2 Japanese Confidential History, p. 10 et seq.
3 The VIIth Army Division was established in Yezo.
4 Itsukushima (Flag), Matsushima, and Hashidate. They were all about 4,000 tons and about 14 years old. The first two were built at Toulon and the last at Sasebo. Their main armament was one 12 · 5 and a dozen 4 · 7. Their nominal speed was 16 knots.
5 Their armament was two 4.7 and six 6 pounders.
6 The following table shows the composition of the Japanese active fleet (exclusive of Base guards) on the 5th February 1904:—
Note.—The torpedo parent ship Kumano Maru and the armed merchant cruiser America Maru, being in dockyard hands, did not join.
7 See Appendix B, p. 473.
8 Japanese Confidential History, Vol.
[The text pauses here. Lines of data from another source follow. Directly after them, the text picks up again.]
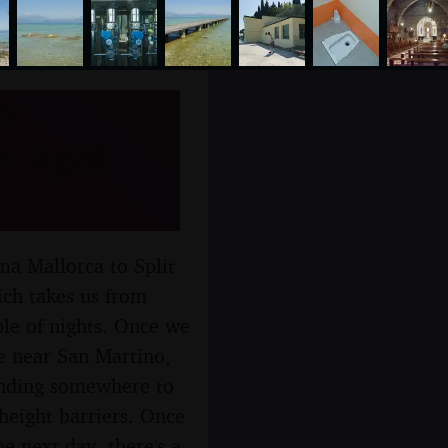
o
 April
ma Mallorca to Split
ich takes us from
le of nights. Once we
re near San Martino,
finding somewhere to
height barriers. Once
e next day, there's a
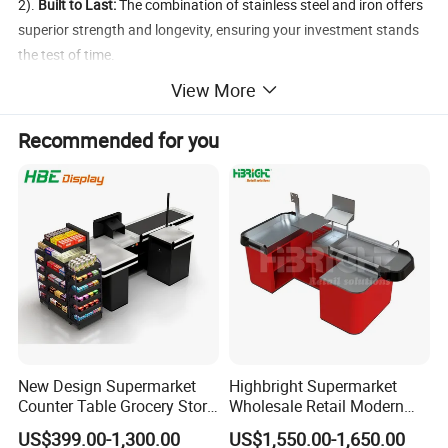
2).
Built to Last:
The combination of stainless steel and iron offers
superior strength and longevity, ensuring your investment stands
the test of time.
3).
Enhanced Customer Experience:
A faster, more efficient
View More
checkout process means happier customers and increased
satisfaction.
Recommended for you
Upgrade your checkout area with our Checkout Counter with
Conveyor Belt and experience the perfect blend of functionality
and durability.
Order yours today and take your retail efficiency to the
next level!
New Design Supermarket
Highbright Supermarket
Counter Table Grocery Store
Wholesale Retail Modern
Wooden Cash Counter
Shop Checkout Counter
US$399.00-1,300.00
US$1,550.00-1,650.00
Checkout Counters
Design for Sale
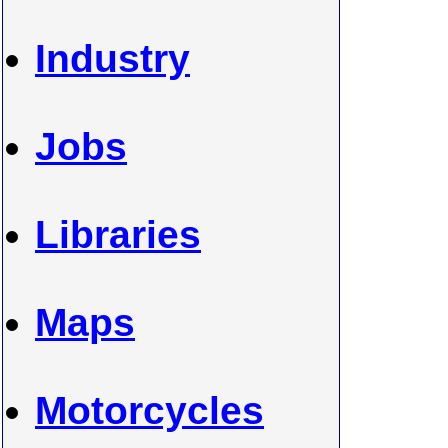
Industry
Jobs
Libraries
Maps
Motorcycles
I., p. 38.
9 The first two vessels had been hired on January 8th and sent to Kure to be prepared under the direction of the Navy. They were hired by the War Office and then placed under the Admiral’s command. Each was provided with 10 horse boxes, and, as originally arranged, each carried five large sampans (capacity 40 men or six horses) and their boatmen and 50 ft. baulks of timber for pier building. They were to leave Kuré for Sasebo on the 13th, but on the previous day the third transport was hired, to which it would seem the sampans and beach gear were transferred.
10 Chin-do is the large coastal island just south of Hakko. The small island marking the Rendezvous is connected with it at low tide. Lat. 34° 22’ 30”, long. 126° 07’.
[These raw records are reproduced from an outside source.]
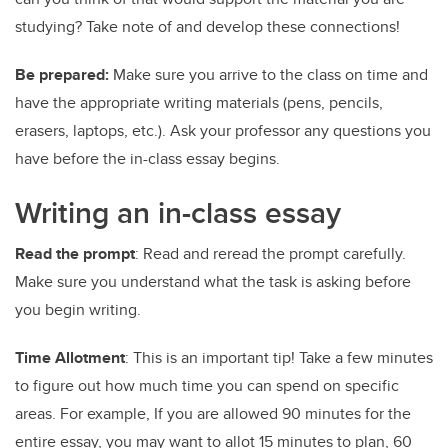
studying? Take note of and develop these connections!
Be prepared:
Make sure you arrive to the class on time and
have the appropriate writing materials (pens, pencils,
erasers, laptops, etc.). Ask your professor any questions you
have before the in-class essay begins.
Writing an in-class essay
Read the prompt
: Read and reread the prompt carefully.
Make sure you understand what the task is asking before
you begin writing.
Time Allotment
: This is an important tip! Take a few minutes
to figure out how much time you can spend on specific
areas. For example, If you are allowed 90 minutes for the
entire essay, you may want to allot 15 minutes to plan, 60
11 There are two Baker Islands—one (Taikongon-to) is at the entrance to the narrows that lead up to Chemulpho; the other is some 30 miles about S.S.W. of it in Long. 126°. The expression “outside Chemulpho” used in the original order indicates the former, though other indications leave no doubt that the latter is meant. See Japanese Published History, Vol. I., p. 30.
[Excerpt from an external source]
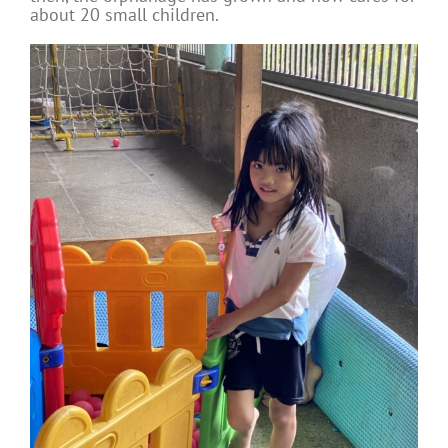
about 20 small children.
12 It is usually said that Admiral Togo at this time received orders “to destroy the Russian Fleet,” as though his function was primarily offensive. It is possible such words did occur in the Imperial message, but it is clear that the Admiral did not take them in a strategical sense, but only as an authority to commence hostilities on the lines he had worked out with the Staff. The authoritative passage in the Confidential History (Chapter I., Section iv.), is as follows:—“At Sasebo at 5 p.m. on February 5th, 1904, Admiral Togo received his orders to leave port and destroy the Russian Fleet. On the 6th at 1 a.m. he assembled [his senior officers] and read them the Imperial message, showing them the orders to proceed.” The phrase occurs again, Ibid., Chapter VII., Section i., Subsection 3, “when Admiral Togo received the Imperial orders to destroy the Russian Fleet, &c.” The Imperial orders were always rhetorical in style, and it is necessary to distinguish between them and Staff orders in determining what were the actual strategical ideas.
13 That is 4 p.m. St. Petersburg time, which was 11 p.m. at Tokyo.